ASSIGNMENT: Gather all lines from the material that contain "cancer".

· · · ·

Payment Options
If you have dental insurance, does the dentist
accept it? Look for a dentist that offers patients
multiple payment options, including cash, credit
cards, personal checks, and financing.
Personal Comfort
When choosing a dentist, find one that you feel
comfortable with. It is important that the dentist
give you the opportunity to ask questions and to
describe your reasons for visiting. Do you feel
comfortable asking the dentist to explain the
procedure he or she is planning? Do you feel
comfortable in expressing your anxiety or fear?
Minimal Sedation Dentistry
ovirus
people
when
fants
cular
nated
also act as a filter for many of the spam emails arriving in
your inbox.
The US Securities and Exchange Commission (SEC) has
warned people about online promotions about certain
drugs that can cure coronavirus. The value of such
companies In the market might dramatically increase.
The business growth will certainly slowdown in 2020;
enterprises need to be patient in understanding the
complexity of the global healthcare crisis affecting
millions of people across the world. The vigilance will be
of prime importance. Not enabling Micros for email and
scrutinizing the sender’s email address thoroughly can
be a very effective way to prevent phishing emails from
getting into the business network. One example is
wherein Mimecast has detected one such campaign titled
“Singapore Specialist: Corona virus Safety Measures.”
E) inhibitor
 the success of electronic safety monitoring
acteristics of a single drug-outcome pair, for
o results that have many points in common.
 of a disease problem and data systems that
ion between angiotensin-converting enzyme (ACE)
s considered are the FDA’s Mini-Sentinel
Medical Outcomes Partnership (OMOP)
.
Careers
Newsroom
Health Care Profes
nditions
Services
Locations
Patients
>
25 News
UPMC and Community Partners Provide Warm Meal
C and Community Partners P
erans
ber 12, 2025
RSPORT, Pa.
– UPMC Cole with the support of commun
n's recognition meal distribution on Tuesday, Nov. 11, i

· · · ·

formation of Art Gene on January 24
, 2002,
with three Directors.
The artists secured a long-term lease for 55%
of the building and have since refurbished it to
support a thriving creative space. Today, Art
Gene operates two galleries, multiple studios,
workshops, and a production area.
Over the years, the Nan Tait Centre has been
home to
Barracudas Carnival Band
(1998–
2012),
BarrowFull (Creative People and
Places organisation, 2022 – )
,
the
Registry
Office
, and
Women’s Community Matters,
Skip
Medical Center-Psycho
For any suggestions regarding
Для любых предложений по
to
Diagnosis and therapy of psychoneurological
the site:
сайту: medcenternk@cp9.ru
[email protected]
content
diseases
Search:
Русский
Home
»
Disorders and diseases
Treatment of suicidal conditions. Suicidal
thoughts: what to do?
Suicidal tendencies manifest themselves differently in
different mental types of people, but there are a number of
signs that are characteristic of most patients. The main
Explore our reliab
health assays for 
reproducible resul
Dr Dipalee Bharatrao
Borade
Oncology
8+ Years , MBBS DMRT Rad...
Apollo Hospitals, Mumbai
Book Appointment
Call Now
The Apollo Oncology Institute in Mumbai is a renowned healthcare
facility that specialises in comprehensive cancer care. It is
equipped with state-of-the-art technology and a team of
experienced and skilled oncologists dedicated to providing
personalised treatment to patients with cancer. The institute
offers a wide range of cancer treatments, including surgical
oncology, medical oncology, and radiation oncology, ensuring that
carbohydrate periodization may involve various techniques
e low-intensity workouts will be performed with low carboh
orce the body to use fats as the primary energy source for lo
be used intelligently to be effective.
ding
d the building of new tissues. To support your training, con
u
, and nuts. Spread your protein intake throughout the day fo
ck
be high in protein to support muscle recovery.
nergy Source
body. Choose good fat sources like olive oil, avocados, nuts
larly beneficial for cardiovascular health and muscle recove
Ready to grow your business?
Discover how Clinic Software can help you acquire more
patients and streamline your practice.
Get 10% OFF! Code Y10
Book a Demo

· · · ·

WORKED SOLUTION:
facility that specialises in comprehensive cancer care. It is
personalised treatment to patients with cancer. The institute
offers a wide range of cancer treatments, including surgical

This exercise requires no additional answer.